Exercise prompt: Reply with one number: the count of lines in the data that hold the string "Dauer".

Information shown:
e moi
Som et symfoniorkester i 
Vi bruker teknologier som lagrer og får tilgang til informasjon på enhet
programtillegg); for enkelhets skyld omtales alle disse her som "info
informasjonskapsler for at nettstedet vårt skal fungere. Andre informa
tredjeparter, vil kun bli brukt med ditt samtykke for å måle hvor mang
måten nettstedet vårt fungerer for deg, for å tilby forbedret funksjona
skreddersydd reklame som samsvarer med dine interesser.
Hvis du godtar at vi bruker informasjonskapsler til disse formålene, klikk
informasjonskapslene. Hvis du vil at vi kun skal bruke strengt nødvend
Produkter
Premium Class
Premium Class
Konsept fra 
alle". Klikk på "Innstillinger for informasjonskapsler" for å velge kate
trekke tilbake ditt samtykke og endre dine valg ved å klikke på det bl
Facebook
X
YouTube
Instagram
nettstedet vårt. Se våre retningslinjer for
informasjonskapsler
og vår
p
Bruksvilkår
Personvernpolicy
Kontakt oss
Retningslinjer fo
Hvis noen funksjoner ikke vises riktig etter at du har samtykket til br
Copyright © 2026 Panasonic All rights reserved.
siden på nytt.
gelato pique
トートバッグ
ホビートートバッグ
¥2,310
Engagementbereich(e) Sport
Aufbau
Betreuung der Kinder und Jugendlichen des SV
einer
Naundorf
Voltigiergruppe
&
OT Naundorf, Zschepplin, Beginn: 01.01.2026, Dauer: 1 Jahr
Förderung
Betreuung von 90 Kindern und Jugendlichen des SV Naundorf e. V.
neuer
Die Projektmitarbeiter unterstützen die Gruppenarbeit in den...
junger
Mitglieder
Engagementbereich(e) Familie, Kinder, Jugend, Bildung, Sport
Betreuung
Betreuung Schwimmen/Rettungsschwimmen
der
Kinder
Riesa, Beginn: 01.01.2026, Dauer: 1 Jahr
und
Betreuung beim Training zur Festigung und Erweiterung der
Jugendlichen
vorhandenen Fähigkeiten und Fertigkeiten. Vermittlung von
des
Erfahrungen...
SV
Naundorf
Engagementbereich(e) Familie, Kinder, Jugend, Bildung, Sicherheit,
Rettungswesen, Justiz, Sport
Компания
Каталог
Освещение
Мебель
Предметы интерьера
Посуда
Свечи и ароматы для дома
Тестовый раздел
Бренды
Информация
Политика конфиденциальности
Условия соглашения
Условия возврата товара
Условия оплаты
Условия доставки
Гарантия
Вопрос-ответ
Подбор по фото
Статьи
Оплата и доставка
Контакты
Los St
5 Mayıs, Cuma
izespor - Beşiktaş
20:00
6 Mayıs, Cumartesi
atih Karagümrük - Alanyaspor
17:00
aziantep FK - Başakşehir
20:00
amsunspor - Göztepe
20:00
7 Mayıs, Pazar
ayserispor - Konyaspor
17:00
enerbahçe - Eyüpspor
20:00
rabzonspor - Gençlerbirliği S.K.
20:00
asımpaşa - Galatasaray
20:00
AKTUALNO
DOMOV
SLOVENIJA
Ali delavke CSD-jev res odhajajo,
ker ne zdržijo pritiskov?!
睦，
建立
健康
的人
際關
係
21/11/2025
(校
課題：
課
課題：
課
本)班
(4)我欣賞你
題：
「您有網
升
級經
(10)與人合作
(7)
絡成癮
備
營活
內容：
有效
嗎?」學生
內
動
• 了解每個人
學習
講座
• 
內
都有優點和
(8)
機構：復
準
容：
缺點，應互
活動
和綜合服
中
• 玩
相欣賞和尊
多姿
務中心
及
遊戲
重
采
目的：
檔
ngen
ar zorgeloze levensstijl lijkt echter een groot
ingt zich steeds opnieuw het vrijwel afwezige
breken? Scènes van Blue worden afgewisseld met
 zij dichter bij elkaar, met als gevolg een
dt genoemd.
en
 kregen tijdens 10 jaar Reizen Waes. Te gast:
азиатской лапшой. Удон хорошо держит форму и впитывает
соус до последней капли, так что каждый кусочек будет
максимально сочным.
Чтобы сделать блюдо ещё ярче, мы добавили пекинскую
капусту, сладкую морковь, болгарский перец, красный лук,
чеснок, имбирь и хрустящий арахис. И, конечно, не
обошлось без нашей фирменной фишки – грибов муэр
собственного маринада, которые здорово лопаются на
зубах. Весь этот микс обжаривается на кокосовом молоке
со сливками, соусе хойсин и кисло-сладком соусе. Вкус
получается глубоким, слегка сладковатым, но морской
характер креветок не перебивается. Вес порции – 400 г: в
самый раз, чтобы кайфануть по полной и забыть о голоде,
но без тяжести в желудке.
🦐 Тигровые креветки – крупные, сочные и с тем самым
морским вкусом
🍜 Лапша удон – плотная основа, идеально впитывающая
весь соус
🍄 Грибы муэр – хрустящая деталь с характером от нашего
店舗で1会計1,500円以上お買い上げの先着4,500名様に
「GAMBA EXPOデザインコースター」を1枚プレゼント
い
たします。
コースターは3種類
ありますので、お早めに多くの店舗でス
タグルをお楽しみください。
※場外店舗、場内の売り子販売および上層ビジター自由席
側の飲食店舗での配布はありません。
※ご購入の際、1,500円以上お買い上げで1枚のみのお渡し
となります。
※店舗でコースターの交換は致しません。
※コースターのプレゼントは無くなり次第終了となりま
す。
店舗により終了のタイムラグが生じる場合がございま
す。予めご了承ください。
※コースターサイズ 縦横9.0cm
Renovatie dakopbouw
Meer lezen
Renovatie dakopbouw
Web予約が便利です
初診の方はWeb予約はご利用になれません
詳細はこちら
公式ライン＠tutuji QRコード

Your solution: 2